_Work instruction 1_
The license terms below list the actions that the Buyer may not take with the INNERSPEC Programs without INNERSPEC's prior written consent. What are these actions?

Unless previously withdrawn our quotation is open for acceptance in writing within the period stated or when no period is stated within thirty (30 days) after this date. We reserve the right to correct any errors or omissions in our quotation.
3. LICENSE OF PROGRAMS
INNERSPEC grants to Buyer, effective upon Final Acceptance of the System, (a) a nonexclusive license to use the INNERSPEC Programs identified in the System specifications, and (b) the right to use, in accordance with the terms provided by the owner thereof, the Operating Programs, if any, included with the System. The INNERSPEC Programs are provided and authorized to be installed, executed, and used specifically at the Installation Site, only in machine-readable, object code form. Through the INNERSPEC Programs, INNERSPEC may, but is not obligated to, remotely monitor the performance of the System, and collect, transmit and store data in remote servers for the purpose of improving the System performance and expanding its functionality. Buyer’s rights in the INNERSPEC Programs pursuant to such license are expressly limited to the use of the INNERSPEC Programs by Buyer at the Installation site in connection with operation of the Equipment. Buyer shall not assign, transfer, make copies, or sublicense the INNERSPEC Programs without the prior written consent of INNERSPEC.

_Working data_
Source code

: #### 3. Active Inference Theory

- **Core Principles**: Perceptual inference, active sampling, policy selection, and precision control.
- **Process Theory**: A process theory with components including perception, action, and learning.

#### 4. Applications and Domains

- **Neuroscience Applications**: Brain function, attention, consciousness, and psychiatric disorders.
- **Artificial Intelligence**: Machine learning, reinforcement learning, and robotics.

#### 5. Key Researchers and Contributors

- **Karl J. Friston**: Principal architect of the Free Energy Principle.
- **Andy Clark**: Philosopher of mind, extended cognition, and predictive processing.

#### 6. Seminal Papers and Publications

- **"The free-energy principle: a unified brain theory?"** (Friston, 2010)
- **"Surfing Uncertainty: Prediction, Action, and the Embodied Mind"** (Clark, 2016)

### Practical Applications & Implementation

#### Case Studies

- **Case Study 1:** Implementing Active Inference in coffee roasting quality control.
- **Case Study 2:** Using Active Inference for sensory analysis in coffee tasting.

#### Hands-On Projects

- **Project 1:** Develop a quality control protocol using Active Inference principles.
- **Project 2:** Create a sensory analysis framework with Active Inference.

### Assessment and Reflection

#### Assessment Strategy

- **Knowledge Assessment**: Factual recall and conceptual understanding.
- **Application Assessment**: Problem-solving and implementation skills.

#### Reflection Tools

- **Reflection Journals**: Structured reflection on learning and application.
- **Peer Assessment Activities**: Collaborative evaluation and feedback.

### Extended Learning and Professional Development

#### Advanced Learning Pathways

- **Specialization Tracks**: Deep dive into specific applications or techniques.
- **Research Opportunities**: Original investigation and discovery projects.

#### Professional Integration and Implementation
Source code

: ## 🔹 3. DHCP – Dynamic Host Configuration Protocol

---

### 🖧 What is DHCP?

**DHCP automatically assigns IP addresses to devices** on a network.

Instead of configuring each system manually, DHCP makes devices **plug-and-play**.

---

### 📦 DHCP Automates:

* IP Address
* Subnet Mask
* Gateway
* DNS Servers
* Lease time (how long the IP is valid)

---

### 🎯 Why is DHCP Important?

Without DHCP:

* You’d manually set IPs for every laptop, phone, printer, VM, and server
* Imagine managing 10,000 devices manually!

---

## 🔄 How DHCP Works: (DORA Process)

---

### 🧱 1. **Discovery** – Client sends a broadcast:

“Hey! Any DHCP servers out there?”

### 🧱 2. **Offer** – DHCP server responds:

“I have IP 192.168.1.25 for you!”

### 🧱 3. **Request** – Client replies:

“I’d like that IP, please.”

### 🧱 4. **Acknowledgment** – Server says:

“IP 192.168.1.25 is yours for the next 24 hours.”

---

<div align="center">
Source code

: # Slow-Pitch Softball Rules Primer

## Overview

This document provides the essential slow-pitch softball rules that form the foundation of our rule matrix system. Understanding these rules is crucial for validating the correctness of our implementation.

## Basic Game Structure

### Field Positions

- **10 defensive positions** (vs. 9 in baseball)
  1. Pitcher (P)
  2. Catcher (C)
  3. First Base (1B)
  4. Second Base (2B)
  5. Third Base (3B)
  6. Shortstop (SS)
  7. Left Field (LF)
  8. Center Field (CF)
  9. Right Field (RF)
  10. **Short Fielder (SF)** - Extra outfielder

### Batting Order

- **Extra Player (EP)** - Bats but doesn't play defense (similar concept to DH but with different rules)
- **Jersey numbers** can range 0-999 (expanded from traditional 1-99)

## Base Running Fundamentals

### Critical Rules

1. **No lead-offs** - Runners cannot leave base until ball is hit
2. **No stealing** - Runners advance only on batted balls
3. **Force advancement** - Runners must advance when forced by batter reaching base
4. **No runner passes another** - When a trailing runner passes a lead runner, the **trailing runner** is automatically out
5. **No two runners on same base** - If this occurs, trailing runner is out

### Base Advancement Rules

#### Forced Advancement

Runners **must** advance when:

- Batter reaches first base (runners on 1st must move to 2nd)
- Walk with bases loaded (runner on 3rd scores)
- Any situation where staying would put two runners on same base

_Work instruction 2_
Show each line of the rows that contains the string "play".

_Reply 1_
- Assign
- Transfer
- Make copies
- Sublicense

_Reply 2_
Instead of configuring each system manually, DHCP makes devices **plug-and-play**.
- **Extra Player (EP)** - Bats but doesn't play defense (similar concept to DH but with different rules)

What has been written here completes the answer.